We first verified that FIRST and non-FIRST faculty had similar backgrounds in relation to teaching. Participation in prior professional development activities and confidence in their current level of preparation as a teacher did not differ significantly within pairs (n = 18 pairs; Student’s t test, t = 0.66, P = 0.52; Wilcoxon signed-rank test, S = 14.5, P = 0.17). Faculty pairs were recruited from a broad range of institution types (seven research institutions, seven comprehensive institutions, six liberal arts institutions, and one community college), and the percentage of appointment (as per contract) that was devoted to teaching averaged 60% for both groups. The pairs also reported similar first-hand knowledge of and experience with active learning (Student’s t test, t = −0.03, P = 0.97 and t = 0.06, P = 0.95, respectively) in the context of science education reform, assessment, theories of learning, and teaching practices (for example, case studies, cooperative/collaborative learning, and problem-based learning). Faculty pairs also reported similar levels of departmental commitment to undergraduate education (Student’s t test, t = −1.29, P = 0.21; Table 1). However, non-FIRST faculty perceived greater challenges to implementing an active-learning course compared with their FIRST faculty pair, specifically in terms of cooperation of faculty in other departments (but not in their own department) and of Teaching Assistants or other instructional staff (Student’s t test, t = −2.85, P < 0.01 and t = −2.11, P = 0.04, respectively). Perceptions of other potential barriers to active-learning course implementation (for example, time to develop materials, grade, training of Teaching Assistants, support of campus administrators, tenure-related issues, and student attitudes and evaluations) did not differ significantly between the two groups. Background data were incomplete for two pairs. Box plots of data from other assessments used in our study indicated similarity between these individuals and the other 18 faculty members in their respective group (FIRST or non-FIRST). Thus, these two pairs were included in subsequent analyses.

Dataset items
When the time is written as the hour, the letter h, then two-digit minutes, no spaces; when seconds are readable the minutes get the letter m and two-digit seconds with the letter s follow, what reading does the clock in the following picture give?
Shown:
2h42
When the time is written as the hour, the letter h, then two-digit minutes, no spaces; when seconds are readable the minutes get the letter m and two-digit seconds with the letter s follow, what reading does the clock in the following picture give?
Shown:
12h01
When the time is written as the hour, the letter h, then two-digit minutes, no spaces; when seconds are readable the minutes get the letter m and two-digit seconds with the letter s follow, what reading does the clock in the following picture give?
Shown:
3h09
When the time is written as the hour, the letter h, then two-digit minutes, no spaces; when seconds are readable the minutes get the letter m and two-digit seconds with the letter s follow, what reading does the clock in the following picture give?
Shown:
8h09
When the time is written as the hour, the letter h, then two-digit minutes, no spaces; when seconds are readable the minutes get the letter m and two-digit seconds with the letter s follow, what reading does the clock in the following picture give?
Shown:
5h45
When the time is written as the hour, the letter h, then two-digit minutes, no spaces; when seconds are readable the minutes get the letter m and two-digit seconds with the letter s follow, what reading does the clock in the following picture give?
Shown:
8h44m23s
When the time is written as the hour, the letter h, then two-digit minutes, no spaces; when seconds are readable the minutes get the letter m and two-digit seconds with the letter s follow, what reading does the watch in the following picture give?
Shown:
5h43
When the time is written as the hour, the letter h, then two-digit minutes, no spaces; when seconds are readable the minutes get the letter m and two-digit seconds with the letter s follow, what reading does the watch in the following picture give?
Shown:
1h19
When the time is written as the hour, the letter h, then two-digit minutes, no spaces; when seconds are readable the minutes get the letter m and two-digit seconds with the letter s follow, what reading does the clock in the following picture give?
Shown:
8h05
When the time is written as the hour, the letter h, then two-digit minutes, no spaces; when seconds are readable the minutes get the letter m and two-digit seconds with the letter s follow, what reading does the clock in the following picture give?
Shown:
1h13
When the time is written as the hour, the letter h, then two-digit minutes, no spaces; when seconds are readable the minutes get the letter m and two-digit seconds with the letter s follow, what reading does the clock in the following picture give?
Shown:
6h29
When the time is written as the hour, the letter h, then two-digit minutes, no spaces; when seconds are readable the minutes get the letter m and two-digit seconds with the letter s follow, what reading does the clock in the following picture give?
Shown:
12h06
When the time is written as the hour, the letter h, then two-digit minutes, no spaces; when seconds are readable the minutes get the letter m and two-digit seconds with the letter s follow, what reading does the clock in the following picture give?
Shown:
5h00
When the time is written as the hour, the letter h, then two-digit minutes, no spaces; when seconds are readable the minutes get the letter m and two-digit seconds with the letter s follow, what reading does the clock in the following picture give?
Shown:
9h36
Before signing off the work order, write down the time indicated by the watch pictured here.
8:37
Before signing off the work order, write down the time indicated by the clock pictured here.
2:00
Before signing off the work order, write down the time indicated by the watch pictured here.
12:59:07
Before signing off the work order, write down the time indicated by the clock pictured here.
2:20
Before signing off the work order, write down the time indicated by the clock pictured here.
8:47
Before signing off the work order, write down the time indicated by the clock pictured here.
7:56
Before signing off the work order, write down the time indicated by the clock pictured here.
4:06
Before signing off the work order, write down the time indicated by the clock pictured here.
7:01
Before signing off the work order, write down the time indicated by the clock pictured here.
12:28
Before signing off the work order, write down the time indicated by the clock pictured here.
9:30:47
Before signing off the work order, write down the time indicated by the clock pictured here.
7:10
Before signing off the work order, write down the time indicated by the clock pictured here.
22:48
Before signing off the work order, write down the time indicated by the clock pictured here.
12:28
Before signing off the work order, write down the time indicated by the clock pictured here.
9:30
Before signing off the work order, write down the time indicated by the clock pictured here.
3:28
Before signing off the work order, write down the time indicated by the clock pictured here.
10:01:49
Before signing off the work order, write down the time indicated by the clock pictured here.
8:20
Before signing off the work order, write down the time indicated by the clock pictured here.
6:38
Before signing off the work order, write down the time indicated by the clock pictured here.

Work instructions => Translate this sentence from the text on faculty pairs and active learning into Spanish: "Background data were incomplete for two pairs."

Reply to the task => Los datos de antecedentes estaban incompletos para dos pares.